Scara Thindwa

Personal information
- Full name: Absalom Thindwa
- Date of birth: 6 January 1960 (age 66)
- Place of birth: Piggs Peak, Eswatini
- Position(s): Winger; forward;

Senior career*
- Years: Team / Apps / (Gls)
- 1985–1992: Kaizer Chiefs
- Bidvest Wits

International career
- Eswatini

Managerial career
- 1996: Eswatini

= Scara Thindwa =

Swazi footballer (born 1960)

Absalom Thindwa (born 6 January 1960) is a Swazi former football manager and footballer.

==Life and career==
Thindwa was born on 6 January 1950 in Piggs Peak, Eswatini. He mainly operated as a winger or as a forward. He is right-footed. In 1985, he signed for South African side Kaizer Chiefs. He was described as "one of the most exciting wingers to play in South Africa" while playing for the club. He helped them win the league. After that, he signed for South African side Bidvest Wits. He was an Eswatini international. He played for the Eswatini national football team for 1994 FIFA World Cup qualification.

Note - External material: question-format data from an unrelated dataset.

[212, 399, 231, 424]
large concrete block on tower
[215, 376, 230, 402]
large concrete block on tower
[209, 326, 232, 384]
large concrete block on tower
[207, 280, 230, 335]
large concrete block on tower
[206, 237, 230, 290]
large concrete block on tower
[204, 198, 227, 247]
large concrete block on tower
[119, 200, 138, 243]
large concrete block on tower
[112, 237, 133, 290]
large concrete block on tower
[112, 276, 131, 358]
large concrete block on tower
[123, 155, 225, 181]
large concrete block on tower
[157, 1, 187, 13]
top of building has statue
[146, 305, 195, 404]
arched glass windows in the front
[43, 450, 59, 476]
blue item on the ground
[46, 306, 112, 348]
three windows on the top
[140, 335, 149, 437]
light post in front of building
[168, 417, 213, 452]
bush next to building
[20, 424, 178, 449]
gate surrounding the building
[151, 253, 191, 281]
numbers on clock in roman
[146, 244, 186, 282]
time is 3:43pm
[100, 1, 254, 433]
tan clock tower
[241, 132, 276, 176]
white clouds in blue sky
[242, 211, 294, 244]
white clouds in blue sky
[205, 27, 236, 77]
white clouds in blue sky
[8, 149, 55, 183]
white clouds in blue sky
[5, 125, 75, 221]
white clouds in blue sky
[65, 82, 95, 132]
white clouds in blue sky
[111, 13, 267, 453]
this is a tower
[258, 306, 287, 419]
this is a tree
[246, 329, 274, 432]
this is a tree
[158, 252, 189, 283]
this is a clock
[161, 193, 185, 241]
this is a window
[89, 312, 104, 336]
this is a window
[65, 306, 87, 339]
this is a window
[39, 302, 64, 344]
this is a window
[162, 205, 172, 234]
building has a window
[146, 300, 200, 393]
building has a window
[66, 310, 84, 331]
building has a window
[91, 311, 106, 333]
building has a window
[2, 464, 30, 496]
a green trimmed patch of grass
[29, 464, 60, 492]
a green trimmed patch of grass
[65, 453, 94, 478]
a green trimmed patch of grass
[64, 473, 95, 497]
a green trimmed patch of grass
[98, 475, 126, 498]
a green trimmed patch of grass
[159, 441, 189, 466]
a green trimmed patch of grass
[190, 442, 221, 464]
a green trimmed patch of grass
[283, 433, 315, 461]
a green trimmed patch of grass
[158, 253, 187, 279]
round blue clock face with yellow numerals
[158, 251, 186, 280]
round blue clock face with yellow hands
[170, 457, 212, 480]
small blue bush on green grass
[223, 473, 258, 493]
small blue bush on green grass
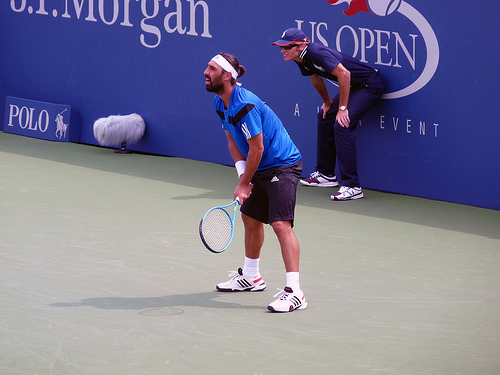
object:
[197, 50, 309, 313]
man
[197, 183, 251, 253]
tennis racket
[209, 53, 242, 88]
headband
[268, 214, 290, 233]
knees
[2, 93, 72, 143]
ad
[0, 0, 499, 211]
wall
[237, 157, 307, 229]
black shorts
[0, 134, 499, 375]
tennis court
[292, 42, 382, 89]
blue shirt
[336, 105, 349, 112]
watch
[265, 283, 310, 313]
white shoes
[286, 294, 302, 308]
stripes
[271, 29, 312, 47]
hat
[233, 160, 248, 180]
wristband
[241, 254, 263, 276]
sock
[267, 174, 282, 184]
emblem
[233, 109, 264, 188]
arm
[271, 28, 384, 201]
boy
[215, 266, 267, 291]
right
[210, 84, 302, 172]
shirt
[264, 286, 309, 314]
left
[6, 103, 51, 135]
polo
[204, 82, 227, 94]
beard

Thindwa worked as the assistant manager of South African side Bidvest Wits. In 1996, he was appointed manager of the Eswatini national football team. He managed the Eswatini national football team for 1998 FIFA World Cup qualification. After retiring from professional football, he worked as a football commentator. After retiring from professional football, he lived in Johannesburg, South Africa. He has been a Christian, married and has two children.